In the lab it states that the PPO weights dimension are ‘768’ + 1 (bias). How do we get 768? I don’t see where it explains those dimensions. Are those auto set at some point? How did the author know to say it was that?
v/r,
Denise
In the lab it states that the PPO weights dimension are ‘768’ + 1 (bias). How do we get 768? I don’t see where it explains those dimensions. Are those auto set at some point? How did the author know to say it was that?
v/r,
Denise
Hello @D_Blady,
768 is a commonly used embedding size in Transformer models, such as BERT and T5 (and more precisely, their base versions; BERT-base, T5-base, etc - these models are usually released in a number of sizes and with smaller and bigger versions available as well, e.g. 512, 768, 1024, … embedding sizes). In these models, the hidden representations typically match the embedding size.
Generally speaking, the bigger the embedding size, the bigger the model in terms of number of weights and in terms of storage it takes up. A larger embedding size does allow encoding richer representation.
For Flan-T5-Base, you can check the size in the “d_model” parameter here:
And similarly for all other models available through Hugging Face, check the corresponding config.json file
Best
I’m confused. I thought PPO updated the encoder or decoder weights (either the attention heads or the fully connected layer). Does PPO just update the embedding layer in a transformer?
According to the lab description (towards the end of section 2.1, after the PPO code):
In this lab, it is in the context of PEFT that only a small part of the model is updated during PPO:
trainable model parameters: 3539713
all model parameters: 251117569
percentage of trainable model parameters: 1.41%
A more general approach for the application of PPO would update the whole model, if not stated otherwise, i.e., encoder & decoder, attention heads and fully connected layers.
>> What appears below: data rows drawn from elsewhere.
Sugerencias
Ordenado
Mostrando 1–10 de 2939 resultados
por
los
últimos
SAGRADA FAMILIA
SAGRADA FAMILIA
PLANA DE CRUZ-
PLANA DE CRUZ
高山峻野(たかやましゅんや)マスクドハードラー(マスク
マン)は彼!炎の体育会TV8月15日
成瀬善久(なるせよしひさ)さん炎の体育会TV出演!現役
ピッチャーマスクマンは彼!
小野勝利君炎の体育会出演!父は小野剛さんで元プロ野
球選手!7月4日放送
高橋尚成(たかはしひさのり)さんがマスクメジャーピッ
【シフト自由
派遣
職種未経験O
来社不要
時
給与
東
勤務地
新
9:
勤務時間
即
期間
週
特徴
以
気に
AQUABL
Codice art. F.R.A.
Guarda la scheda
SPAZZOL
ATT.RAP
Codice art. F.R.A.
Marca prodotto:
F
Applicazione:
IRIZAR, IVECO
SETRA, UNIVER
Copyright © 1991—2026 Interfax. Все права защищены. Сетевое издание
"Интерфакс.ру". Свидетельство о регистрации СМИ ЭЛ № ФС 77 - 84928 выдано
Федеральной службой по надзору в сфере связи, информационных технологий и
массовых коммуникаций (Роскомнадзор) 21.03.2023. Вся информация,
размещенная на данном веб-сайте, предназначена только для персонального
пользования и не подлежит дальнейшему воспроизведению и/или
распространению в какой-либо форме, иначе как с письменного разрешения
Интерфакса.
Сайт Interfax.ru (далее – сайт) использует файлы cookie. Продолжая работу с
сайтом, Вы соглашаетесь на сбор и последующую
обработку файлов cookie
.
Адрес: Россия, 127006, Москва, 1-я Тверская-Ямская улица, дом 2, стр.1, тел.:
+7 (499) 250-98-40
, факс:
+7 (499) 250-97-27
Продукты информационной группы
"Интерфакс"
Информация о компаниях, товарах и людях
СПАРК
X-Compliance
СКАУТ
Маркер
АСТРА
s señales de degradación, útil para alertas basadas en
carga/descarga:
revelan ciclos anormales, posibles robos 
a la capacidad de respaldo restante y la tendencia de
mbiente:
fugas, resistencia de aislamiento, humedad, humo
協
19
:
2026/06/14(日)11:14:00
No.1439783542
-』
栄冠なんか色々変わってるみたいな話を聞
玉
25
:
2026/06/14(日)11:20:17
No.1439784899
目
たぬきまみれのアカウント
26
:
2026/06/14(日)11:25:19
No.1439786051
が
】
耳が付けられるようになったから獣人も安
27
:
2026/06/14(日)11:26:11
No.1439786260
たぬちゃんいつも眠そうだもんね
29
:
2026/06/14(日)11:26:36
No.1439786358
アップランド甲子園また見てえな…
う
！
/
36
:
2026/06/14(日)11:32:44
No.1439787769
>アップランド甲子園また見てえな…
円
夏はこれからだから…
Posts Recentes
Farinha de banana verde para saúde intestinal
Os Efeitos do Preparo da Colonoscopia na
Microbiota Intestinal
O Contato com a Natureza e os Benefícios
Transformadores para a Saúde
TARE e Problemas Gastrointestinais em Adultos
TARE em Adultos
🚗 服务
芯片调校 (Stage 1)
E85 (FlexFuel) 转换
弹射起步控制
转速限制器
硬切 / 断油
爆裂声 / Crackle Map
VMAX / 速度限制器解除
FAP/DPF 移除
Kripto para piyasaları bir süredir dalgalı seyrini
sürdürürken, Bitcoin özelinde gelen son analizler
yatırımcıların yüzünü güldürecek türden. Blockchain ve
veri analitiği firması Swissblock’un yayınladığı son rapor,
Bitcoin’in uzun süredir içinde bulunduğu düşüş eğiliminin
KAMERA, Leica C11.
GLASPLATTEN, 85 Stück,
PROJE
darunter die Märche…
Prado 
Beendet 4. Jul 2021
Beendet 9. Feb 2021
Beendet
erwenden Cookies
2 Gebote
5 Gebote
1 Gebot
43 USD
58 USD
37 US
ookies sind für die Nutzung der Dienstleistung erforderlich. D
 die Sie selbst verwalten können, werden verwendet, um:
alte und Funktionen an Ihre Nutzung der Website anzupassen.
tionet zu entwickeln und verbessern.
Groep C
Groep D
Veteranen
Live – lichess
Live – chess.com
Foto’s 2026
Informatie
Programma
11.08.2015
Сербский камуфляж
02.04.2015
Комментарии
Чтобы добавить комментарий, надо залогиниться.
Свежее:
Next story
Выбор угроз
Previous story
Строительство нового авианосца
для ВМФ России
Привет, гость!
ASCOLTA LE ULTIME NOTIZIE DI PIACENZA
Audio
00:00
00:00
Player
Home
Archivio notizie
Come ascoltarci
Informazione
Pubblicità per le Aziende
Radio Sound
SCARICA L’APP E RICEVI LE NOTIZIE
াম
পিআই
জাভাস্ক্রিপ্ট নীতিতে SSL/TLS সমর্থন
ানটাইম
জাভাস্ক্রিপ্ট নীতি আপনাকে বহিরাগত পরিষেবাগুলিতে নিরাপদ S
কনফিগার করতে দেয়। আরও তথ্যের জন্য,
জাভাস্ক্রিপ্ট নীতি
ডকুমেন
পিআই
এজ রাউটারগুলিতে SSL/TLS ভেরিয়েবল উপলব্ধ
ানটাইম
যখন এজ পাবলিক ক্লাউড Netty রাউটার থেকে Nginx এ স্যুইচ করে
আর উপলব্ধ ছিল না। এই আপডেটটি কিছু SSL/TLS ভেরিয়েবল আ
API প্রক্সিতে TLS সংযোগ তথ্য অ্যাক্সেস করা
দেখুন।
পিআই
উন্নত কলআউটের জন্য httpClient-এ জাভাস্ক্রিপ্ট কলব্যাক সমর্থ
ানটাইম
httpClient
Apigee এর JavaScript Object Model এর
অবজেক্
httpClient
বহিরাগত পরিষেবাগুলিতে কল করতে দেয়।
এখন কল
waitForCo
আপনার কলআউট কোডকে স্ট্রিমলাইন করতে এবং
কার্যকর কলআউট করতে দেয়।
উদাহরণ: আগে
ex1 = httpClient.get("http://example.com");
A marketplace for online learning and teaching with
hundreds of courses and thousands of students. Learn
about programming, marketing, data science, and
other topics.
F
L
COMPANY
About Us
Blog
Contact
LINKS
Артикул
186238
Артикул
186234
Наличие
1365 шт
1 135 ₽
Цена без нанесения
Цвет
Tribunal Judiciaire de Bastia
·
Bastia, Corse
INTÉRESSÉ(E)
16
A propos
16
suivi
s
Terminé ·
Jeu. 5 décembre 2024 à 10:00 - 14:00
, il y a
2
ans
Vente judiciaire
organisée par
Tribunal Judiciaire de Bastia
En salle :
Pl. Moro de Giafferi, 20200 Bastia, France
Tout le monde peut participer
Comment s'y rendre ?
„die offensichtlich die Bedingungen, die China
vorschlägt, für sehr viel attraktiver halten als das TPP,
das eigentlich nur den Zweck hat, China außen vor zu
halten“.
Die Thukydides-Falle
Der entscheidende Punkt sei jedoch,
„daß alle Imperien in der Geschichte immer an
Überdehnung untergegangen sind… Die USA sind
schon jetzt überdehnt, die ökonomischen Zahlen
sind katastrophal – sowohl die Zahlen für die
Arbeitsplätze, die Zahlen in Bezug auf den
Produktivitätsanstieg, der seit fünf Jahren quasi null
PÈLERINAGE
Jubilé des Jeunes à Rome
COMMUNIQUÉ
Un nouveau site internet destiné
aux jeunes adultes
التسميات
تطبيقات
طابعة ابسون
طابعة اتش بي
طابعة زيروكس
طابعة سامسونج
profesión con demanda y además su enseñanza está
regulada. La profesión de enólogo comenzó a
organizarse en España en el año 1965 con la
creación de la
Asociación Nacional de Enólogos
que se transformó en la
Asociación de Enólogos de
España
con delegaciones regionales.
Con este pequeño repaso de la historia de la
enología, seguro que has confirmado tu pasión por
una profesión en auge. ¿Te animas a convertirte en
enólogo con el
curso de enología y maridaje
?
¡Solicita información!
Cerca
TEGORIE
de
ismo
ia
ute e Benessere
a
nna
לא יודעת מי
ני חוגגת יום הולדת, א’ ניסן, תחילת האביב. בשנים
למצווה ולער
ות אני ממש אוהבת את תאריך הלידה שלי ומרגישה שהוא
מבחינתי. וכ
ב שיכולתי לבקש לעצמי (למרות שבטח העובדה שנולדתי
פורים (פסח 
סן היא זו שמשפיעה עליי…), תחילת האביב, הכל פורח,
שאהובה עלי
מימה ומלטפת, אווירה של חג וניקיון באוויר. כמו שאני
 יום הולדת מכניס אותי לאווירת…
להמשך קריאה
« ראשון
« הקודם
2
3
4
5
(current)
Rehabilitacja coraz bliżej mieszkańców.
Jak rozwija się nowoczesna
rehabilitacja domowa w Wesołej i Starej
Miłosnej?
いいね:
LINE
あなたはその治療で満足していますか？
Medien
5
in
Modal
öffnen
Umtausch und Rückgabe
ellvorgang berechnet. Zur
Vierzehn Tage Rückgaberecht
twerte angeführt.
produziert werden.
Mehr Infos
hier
The reason I mentioned the embedding size earlier, is because in a transformer model, it determines the hidden state size (typically the same as d_model), the number of attention head dimensions (d_head = d_model / h, where h the number of the attention heads), the fully connected layer size (often 4 * d_model), etc.
Thank you. The embedding size determining the hidden state size was my missing piece of the puzzle.